User Experiment

Simulate being a real user of Steady to discover UX friction, confusing output, missing diagnostics, and gaps in the developer experience.

The Mindset

You are NOT a Steady developer. You are an SDK developer who:

•Has never read Steady's source code
•Doesn't know how the response generator works
•Doesn't know what diagnostics exist or how they're triggered
•Just wants their SDK tests to pass
•Will read terminal output, try suggested commands, and curl endpoints

Your only tools are what a real user has:

•The SDK's ./scripts/test command
•The mock server's terminal output and log file (.steady.log)
•curl to inspect endpoints
•Commands that Steady suggests in its output (e.g., steady validate, steady explain)
•Response headers (x-steady-*)
•The OpenAPI spec YAML

You must NOT:

•Read Steady source code to understand behavior
•Use knowledge of how the generator, validator, or diagnostics work
•Skip steps a real user would have to do
•Grep Steady's codebase for answers

Process

Step 1: Run the Tests

Run the SDK tests exactly as a developer would:

bash

cd sdk-tests/$ARGUMENTS
./scripts/test

Capture the full output. Do NOT tail or filter — experience the actual output volume. Note how long it takes, how much output there is, and whether the failure summary is easy to find.

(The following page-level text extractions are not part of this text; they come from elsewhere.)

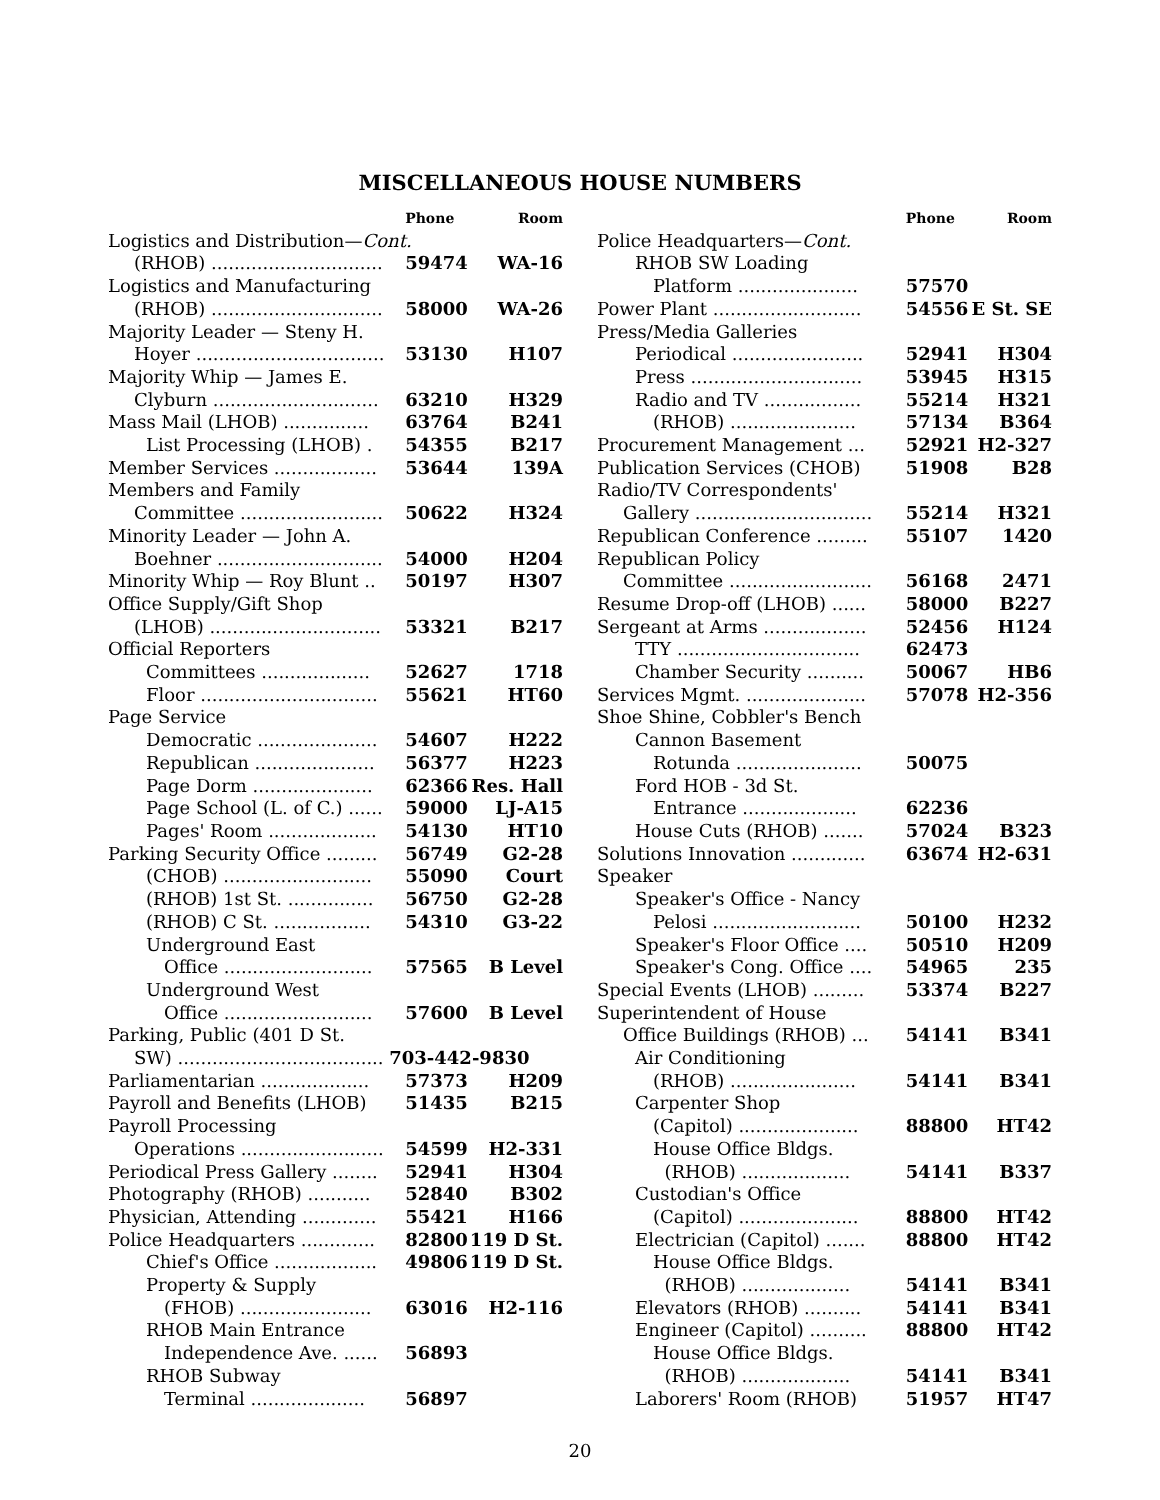MISCELLANEOUS HOUSE NUMBERS
| | Phone | Room |
| --- | --- | --- |
| Logistics and Distribution— Cont. | | |
| (RHOB) .............................. | 59474 | WA-16 |
| Logistics and Manufacturing | | |
| (RHOB) .............................. | 58000 | WA-26 |
| Majority Leader — Steny H. | | |
| Hoyer ................................. | 53130 | H107 |
| Majority Whip — James E. | | |
| Clyburn ............................. | 63210 | H329 |
| Mass Mail (LHOB) ............... | 63764 | B241 |
| List Processing (LHOB) . | 54355 | B217 |
| Member Services .................. | 53644 | 139A |
| Members and Family | | |
| Committee ......................... | 50622 | H324 |
| Minority Leader — John A. | | |
| Boehner ............................. | 54000 | H204 |
| Minority Whip — Roy Blunt .. | 50197 | H307 |
| Office Supply/Gift Shop | | |
| (LHOB) .............................. | 53321 | B217 |
| Official Reporters | | |
| Committees ................... | 52627 | 1718 |
| Floor ............................... | 55621 | HT60 |
| Page Service | | |
| Democratic ..................... | 54607 | H222 |
| Republican ..................... | 56377 | H223 |
| Page Dorm ..................... | 62366 | Res. Hall |
| Page School (L. of C.) ...... | 59000 | LJ-A15 |
| Pages' Room ................... | 54130 | HT10 |
| Parking Security Office ......... | 56749 | G2-28 |
| (CHOB) .......................... | 55090 | Court |
| (RHOB) 1st St. ............... | 56750 | G2-28 |
| (RHOB) C St. ................. | 54310 | G3-22 |
| Underground East | | |
| Office .......................... | 57565 | B Level |
| Underground West | | |
| Office .......................... | 57600 | B Level |
| Parking, Public (401 D St. | | |
| SW) .................................... 703-442-9830 | | |
| Parliamentarian ................... | 57373 | H209 |
| Payroll and Benefits (LHOB) | 51435 | B215 |
| Payroll Processing | | |
| Operations ......................... | 54599 | H2-331 |
| Periodical Press Gallery ........ | 52941 | H304 |
| Photography (RHOB) ........... | 52840 | B302 |
| Physician, Attending ............. | 55421 | H166 |
| Police Headquarters ............. | 82800 | 119 D St. |
| Chief's Office .................. | 49806 | 119 D St. |
| Property & Supply | | |
| (FHOB) ....................... | 63016 | H2-116 |
| RHOB Main Entrance | | |
| Independence Ave. ...... | 56893 | |
| RHOB Subway | | |
| Terminal .................... | 56897 | |
| | Phone | Room |
| --- | --- | --- |
| Police Headquarters— Cont. | | |
| RHOB SW Loading | | |
| Platform ..................... | 57570 | |
| Power Plant .......................... | 54556 | E St. SE |
| Press/Media Galleries | | |
| Periodical ....................... | 52941 | H304 |
| Press .............................. | 53945 | H315 |
| Radio and TV ................. | 55214 | H321 |
| (RHOB) ...................... | 57134 | B364 |
| Procurement Management ... | 52921 | H2-327 |
| Publication Services (CHOB) | 51908 | B28 |
| Radio/TV Correspondents' | | |
| Gallery ............................... | 55214 | H321 |
| Republican Conference ......... | 55107 | 1420 |
| Republican Policy | | |
| Committee ......................... | 56168 | 2471 |
| Resume Drop-off (LHOB) ...... | 58000 | B227 |
| Sergeant at Arms .................. | 52456 | H124 |
| TTY ................................ | 62473 | |
| Chamber Security .......... | 50067 | HB6 |
| Services Mgmt. ..................... | 57078 | H2-356 |
| Shoe Shine, Cobbler's Bench | | |
| Cannon Basement | | |
| Rotunda ...................... | 50075 | |
| Ford HOB - 3d St. | | |
| Entrance .................... | 62236 | |
| House Cuts (RHOB) ....... | 57024 | B323 |
| Solutions Innovation ............. | 63674 | H2-631 |
| Speaker | | |
| Speaker's Office - Nancy | | |
| Pelosi .......................... | 50100 | H232 |
| Speaker's Floor Office .... | 50510 | H209 |
| Speaker's Cong. Office .... | 54965 | 235 |
| Special Events (LHOB) ......... | 53374 | B227 |
| Superintendent of House | | |
| Office Buildings (RHOB) ... | 54141 | B341 |
| Air Conditioning | | |
| (RHOB) ...................... | 54141 | B341 |
| Carpenter Shop | | |
| (Capitol) ..................... | 88800 | HT42 |
| House Office Bldgs. | | |
| (RHOB) ................... | 54141 | B337 |
| Custodian's Office | | |
| (Capitol) ..................... | 88800 | HT42 |
| Electrician (Capitol) ....... | 88800 | HT42 |
| House Office Bldgs. | | |
| (RHOB) ................... | 54141 | B341 |
| Elevators (RHOB) .......... | 54141 | B341 |
| Engineer (Capitol) .......... | 88800 | HT42 |
| House Office Bldgs. | | |
| (RHOB) ................... | 54141 | B341 |
| Laborers' Room (RHOB) | 51957 | HT47 |
20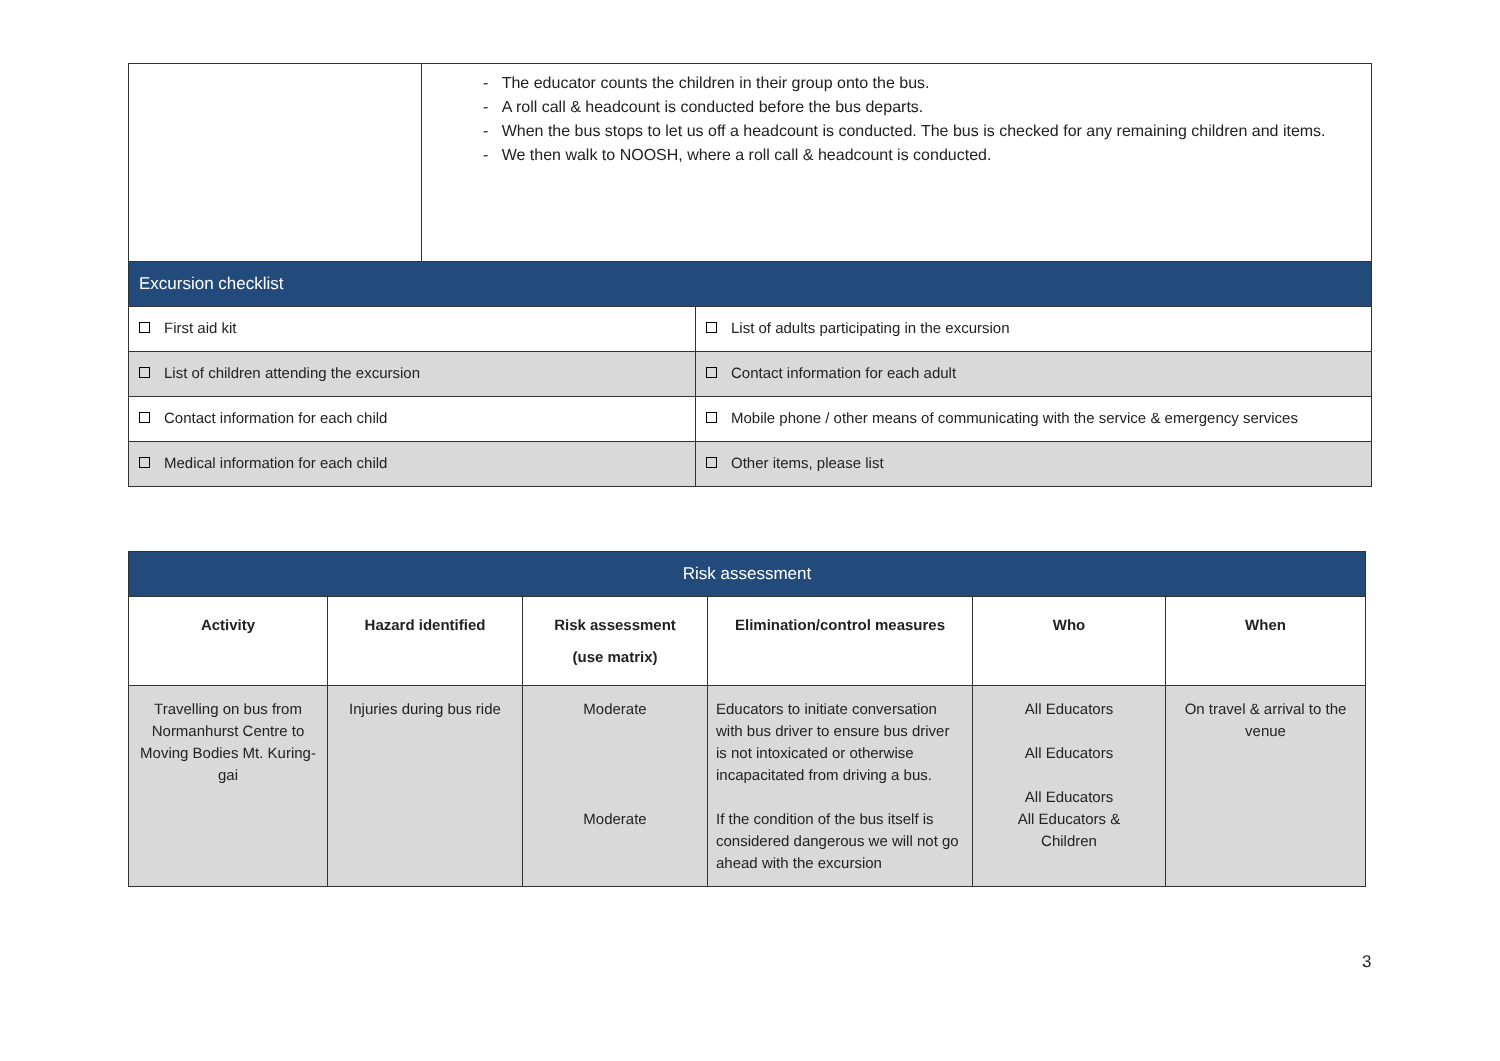| | - The educator counts the children in their group onto the bus. - A roll call & headcount is conducted before the bus departs. - When the bus stops to let us off a headcount is conducted. The bus is checked for any remaining children and items. - We then walk to NOOSH, where a roll call & headcount is conducted. |
| Excursion checklist | |
| --- | --- |
| First aid kit | List of adults participating in the excursion |
| List of children attending the excursion | Contact information for each adult |
| Contact information for each child | Mobile phone / other means of communicating with the service & emergency services |
| Medical information for each child | Other items, please list |
| Risk assessment | | | | | |
| --- | --- | --- | --- | --- | --- |
| Activity | Hazard identified | Risk assessment (use matrix) | Elimination/control measures | Who | When |
| Travelling on bus from Normanhurst Centre to Moving Bodies Mt. Kuring-gai | Injuries during bus ride | Moderate Moderate | Educators to initiate conversation with bus driver to ensure bus driver is not intoxicated or otherwise incapacitated from driving a bus. If the condition of the bus itself is considered dangerous we will not go ahead with the excursion | All Educators All Educators All Educators All Educators & Children | On travel & arrival to the venue |
3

Step 2: Read the Failure Output

Look at the pytest output as a developer would:

•Can you immediately tell how many tests failed?
•Can you find the actual error messages in the output?
•Do the error messages tell you what went wrong?
•Can you tell if the failure is in your SDK code or the mock server?

Document what you learn and what's confusing.

Step 3: Check the Mock Server

Look at .steady.log:

•Does the startup output make sense?
•Are there any warnings or errors related to your failing tests?
•Do the request logs for failing endpoints show any issues?
•Are there any hints about what to do next?

Try any commands that Steady suggests (e.g., steady validate, steady explain). Do they help you understand the failures?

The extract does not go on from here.